:: MATERIALS PROVIDED ::

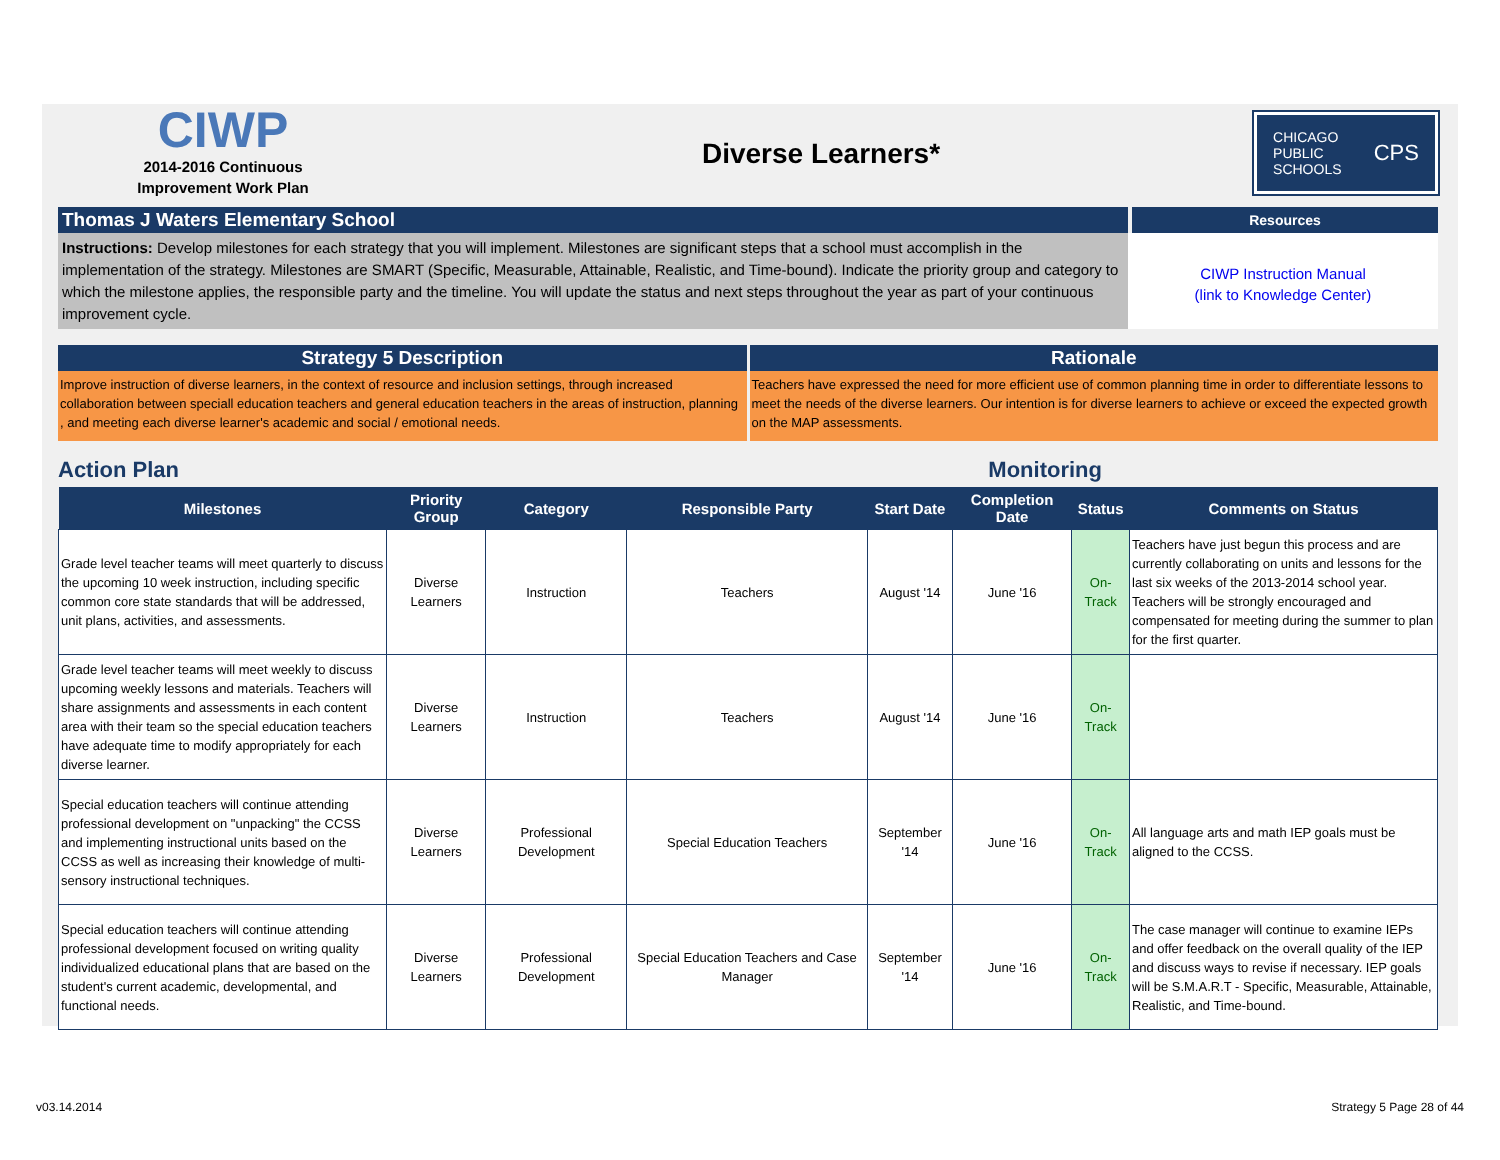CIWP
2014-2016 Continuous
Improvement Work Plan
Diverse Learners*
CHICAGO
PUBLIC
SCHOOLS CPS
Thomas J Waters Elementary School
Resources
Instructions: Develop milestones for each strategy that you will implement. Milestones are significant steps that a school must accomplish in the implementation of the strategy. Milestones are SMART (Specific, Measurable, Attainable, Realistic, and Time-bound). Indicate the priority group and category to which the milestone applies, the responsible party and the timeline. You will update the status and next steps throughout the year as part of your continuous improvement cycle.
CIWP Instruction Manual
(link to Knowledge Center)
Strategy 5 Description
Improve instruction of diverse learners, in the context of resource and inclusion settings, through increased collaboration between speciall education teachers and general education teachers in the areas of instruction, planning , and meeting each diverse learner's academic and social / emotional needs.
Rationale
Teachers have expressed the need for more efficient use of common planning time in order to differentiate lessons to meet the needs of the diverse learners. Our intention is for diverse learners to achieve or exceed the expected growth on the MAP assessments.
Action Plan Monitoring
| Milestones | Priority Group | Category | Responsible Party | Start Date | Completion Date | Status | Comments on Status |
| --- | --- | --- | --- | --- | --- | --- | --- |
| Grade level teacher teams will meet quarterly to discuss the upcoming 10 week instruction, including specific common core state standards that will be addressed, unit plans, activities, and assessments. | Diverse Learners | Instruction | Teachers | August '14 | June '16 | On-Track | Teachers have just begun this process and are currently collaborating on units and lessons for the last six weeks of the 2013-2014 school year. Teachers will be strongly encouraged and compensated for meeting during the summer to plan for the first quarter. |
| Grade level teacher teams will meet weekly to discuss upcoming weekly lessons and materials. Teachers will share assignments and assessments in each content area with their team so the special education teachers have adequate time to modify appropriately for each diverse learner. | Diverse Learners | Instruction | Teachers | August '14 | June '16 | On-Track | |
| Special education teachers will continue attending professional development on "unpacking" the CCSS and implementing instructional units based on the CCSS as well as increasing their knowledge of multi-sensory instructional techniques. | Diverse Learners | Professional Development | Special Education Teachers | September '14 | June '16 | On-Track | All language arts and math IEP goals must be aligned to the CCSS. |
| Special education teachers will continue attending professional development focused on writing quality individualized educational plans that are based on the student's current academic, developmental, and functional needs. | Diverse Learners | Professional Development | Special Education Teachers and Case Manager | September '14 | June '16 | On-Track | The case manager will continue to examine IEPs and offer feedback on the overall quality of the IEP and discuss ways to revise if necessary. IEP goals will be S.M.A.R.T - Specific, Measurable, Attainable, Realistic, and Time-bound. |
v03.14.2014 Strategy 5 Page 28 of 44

:::
:: MATERIALS PROVIDED ::

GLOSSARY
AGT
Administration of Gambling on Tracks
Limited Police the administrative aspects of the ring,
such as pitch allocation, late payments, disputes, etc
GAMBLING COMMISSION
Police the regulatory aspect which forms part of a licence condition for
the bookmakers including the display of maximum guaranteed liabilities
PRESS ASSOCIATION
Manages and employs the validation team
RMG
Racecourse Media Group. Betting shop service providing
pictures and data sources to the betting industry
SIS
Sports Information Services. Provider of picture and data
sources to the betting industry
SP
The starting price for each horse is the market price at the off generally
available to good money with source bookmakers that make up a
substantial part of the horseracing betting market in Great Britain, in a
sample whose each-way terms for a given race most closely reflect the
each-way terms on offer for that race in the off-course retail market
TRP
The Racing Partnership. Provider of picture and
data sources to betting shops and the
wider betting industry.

:::

EXERCISE
Among the lines of the records, copy out each one that contains the word "year".

YOUR RESPONSE
Instructions: Develop milestones for each strategy that you will implement. Milestones are significant steps that a school must accomplish in the implementation of the strategy. Milestones are SMART (Specific, Measurable, Attainable, Realistic, and Time-bound). Indicate the priority group and category to which the milestone applies, the responsible party and the timeline. You will update the status and next steps throughout the year as part of your continuous improvement cycle.
| Grade level teacher teams will meet quarterly to discuss the upcoming 10 week instruction, including specific common core state standards that will be addressed, unit plans, activities, and assessments. | Diverse Learners | Instruction | Teachers | August '14 | June '16 | On-Track | Teachers have just begun this process and are currently collaborating on units and lessons for the last six weeks of the 2013-2014 school year. Teachers will be strongly encouraged and compensated for meeting during the summer to plan for the first quarter. |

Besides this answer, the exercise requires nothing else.